In “The Courage to Be Disliked” by Ichiro Kishimi and Fumitake Koga, the authors lay out a clear case for how freedom comes from the willingness to be disliked. There are many other fine points in the book, which I read few weeks ago for the first time. I continue to ponder its messages and have been looking at how it applies in real life situations.
For instance, recently I read about the heat Vanguard is facing after deciding not to offer Bitcoin ETFs (or access to crypto-related purchases of any kind). Some Bitcoin enthusiasts have reacted fiercely, encouraging people to boycott Vanguard. This Fortune article explains the situation well, stating that by not offering Bitcoin ETFs, Vanguard is doing what it has always done–avoiding highly-speculative investments–and suggesting that the bad publicity will do very little to hurt Vanguard’s business.
I admit, the controversy struck a nerve. As a Vanguard fan and self-described “Boglehead,”* I have always respected and, more importantly, trusted Vanguard as a financial broker, among other things because it is the only brokerage that is owned by its shareholders. Also, I am not a Bitcoin investor, and would describe myself as skeptical of it. In fact, I wrote this post a little while ago: Day 5: Is Crypto the New Tulipmania?.

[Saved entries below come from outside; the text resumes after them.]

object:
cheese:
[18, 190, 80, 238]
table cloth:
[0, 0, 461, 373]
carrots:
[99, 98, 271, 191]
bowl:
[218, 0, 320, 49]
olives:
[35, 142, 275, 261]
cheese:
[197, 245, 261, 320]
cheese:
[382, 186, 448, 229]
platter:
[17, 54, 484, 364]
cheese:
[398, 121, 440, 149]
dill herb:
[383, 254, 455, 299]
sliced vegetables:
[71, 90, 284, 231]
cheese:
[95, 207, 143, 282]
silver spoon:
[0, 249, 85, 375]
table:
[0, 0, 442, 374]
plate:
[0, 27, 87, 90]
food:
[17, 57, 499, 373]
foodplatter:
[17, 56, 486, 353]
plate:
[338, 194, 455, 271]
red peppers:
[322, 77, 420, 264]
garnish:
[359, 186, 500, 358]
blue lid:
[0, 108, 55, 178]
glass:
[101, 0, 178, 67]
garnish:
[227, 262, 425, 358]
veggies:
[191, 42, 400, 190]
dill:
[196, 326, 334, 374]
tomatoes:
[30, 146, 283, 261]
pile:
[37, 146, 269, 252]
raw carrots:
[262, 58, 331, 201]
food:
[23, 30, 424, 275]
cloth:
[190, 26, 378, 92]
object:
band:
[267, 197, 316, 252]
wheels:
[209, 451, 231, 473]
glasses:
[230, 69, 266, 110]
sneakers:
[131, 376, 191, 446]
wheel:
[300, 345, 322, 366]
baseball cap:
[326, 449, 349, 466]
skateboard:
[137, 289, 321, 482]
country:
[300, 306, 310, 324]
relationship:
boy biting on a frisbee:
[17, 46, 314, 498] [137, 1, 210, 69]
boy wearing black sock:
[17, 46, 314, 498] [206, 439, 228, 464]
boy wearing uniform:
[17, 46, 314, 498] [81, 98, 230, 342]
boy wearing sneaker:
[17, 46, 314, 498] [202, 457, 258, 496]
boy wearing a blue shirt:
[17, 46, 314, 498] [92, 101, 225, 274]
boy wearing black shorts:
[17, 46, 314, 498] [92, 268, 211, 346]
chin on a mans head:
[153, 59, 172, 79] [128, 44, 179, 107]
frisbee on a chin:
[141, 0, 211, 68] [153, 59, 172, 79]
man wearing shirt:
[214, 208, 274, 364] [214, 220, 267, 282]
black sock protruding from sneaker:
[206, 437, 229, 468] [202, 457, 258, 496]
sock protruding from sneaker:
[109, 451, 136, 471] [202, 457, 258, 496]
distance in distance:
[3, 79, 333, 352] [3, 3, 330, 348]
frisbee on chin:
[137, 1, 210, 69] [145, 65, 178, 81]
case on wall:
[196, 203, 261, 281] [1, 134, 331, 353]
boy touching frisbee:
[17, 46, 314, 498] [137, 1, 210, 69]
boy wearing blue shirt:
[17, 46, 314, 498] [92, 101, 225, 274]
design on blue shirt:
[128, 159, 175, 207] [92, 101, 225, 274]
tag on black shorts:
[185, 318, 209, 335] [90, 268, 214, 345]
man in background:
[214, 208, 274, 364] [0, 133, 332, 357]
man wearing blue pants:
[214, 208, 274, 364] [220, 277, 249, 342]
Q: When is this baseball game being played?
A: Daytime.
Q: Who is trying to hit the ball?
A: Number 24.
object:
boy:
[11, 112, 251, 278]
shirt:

In this case, I admire Vanguard for sticking to its principles. I respect its choice to do what it feels is right for its investors, even when it differs from what is popular (and right now Bitcoin is obviously popular, which is why every other brokerage now seems to be offering Bitcoin ETFs now).
Vanguard has the courage to be disliked! It is not going to let the opinions of a current popular trend or an antagonistic minority stop it from doing what it has always done, just as Jack Bogle didn’t stop in the face of criticism when he put out the first index fund. They called it “Bogle’s Folly” back then, because people doubted the idea would ever take off.
How is this any different? Is Vanguard just supposed to change its tune, start going along with the parade just because Bitcoin is popular right now and some people are mad? Absent compelling evidence that Bitcoin is more than a speculative investment, why should Vanguard offer it?
Vanguard has the courage of its convictions. Sometimes that leads to being disliked.
*The term refers to fans of Jack Bogle’s investing philosophy, especially the use of index funds for long-term buy-and-hold investors. Bogleheads often refers to people who use Vanguard funds, though it is not limited to them.